Given data section start
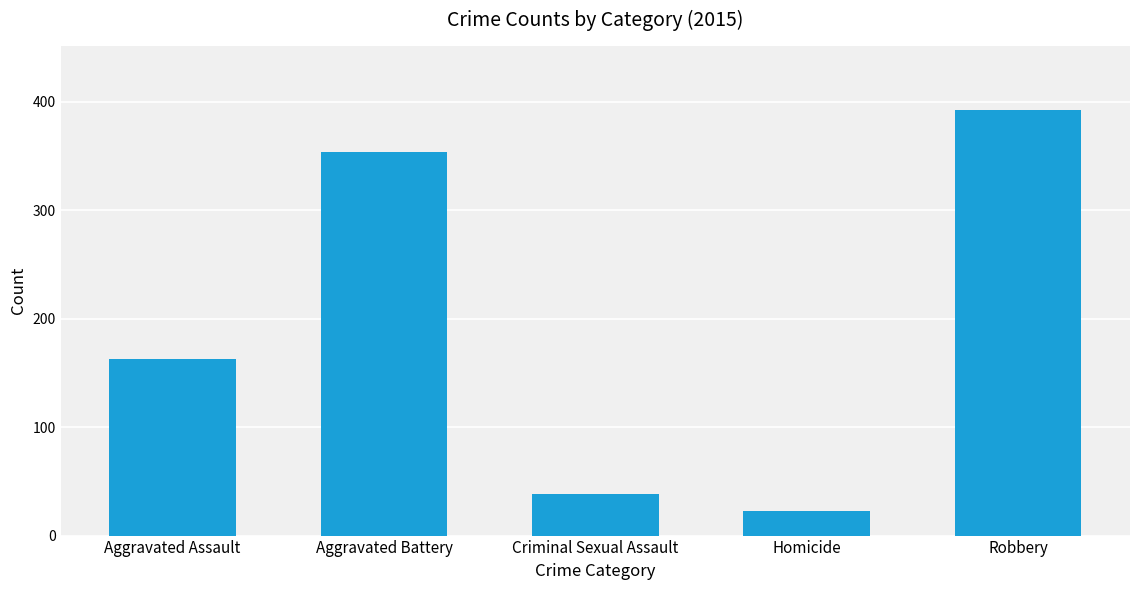

What is the label of the 3rd bar from the right?

Criminal Sexual Assault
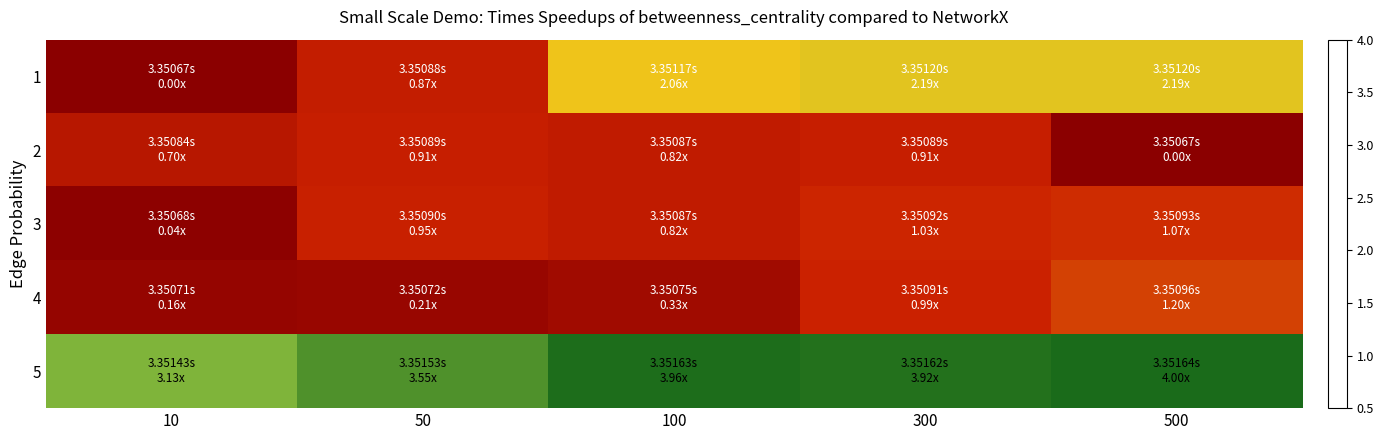

Which has a higher value, 50 or 500?

500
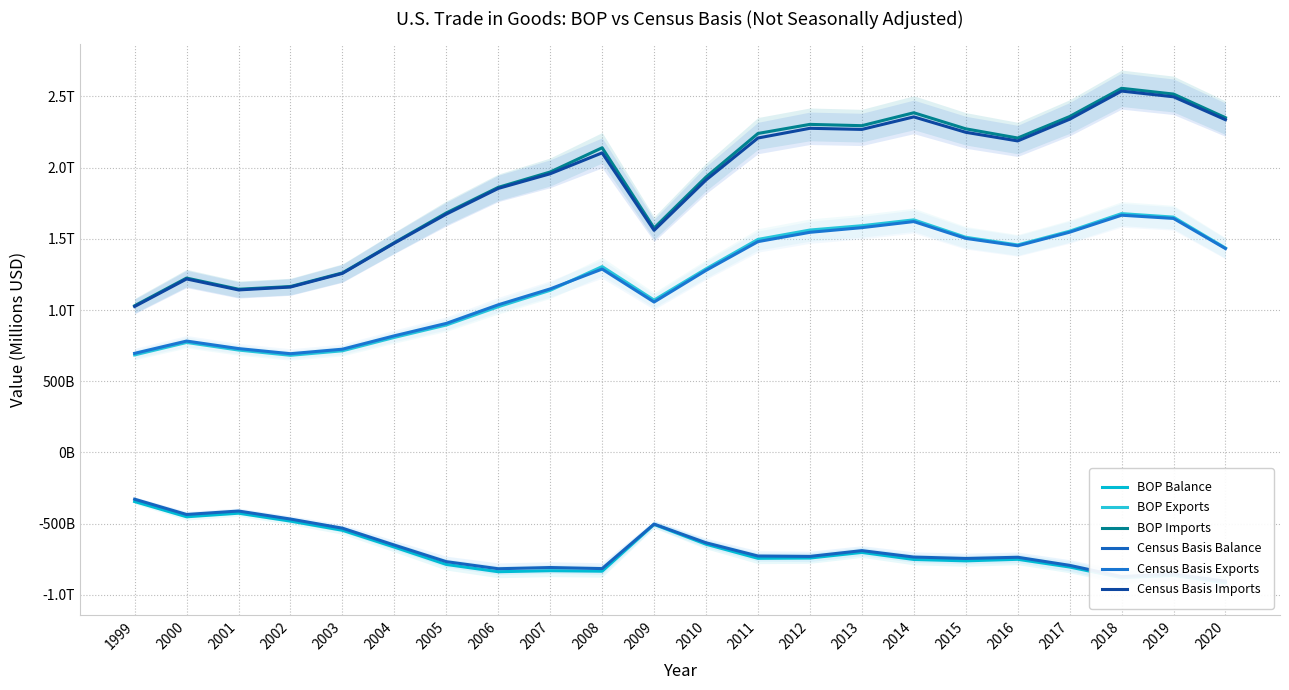

True or false: Census Basis Imports has a value of 2801428 at 2008.

False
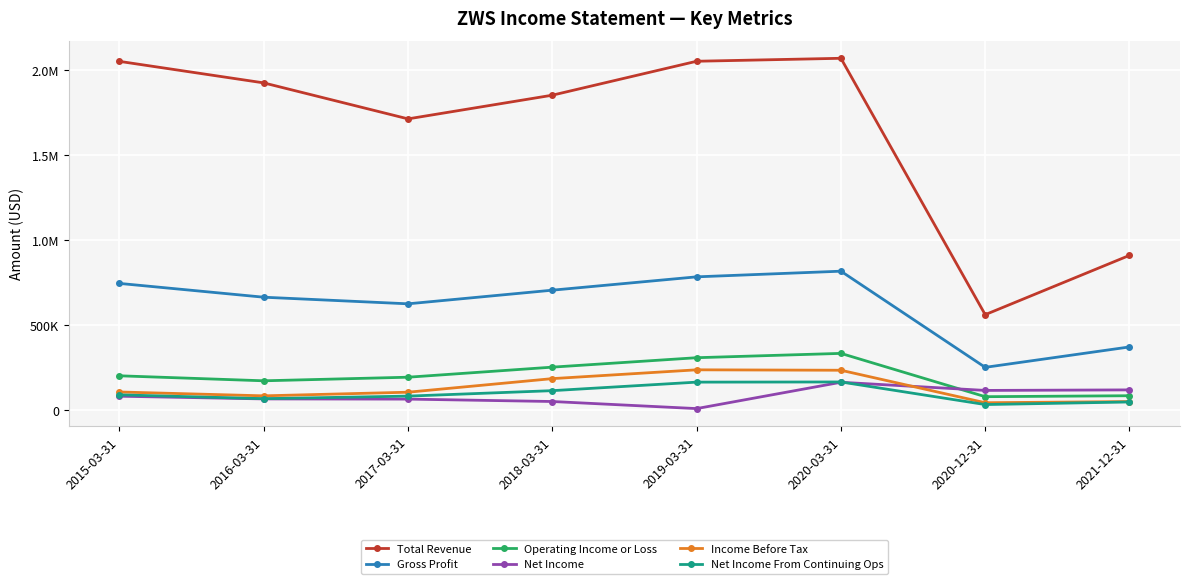

Is this an area chart (filled region under the line)?

No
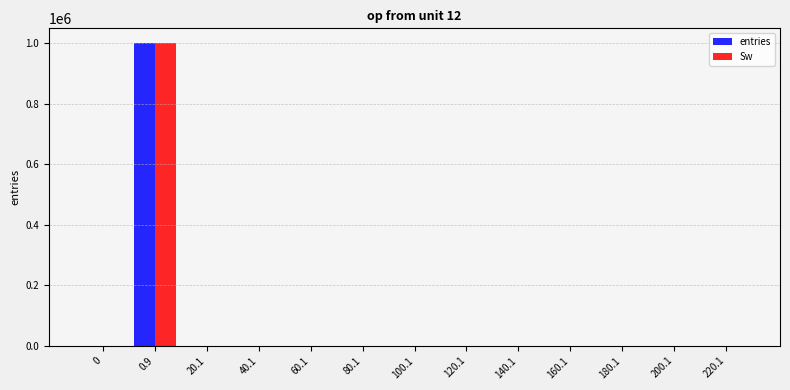

How many data points does each series have?

13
Given data section end
= Work required =
Collect every line of the data above that contains the word "value".

= Output of the exercise =
Which has a higher value, 50 or 500?
True or false: Census Basis Imports has a value of 2801428 at 2008.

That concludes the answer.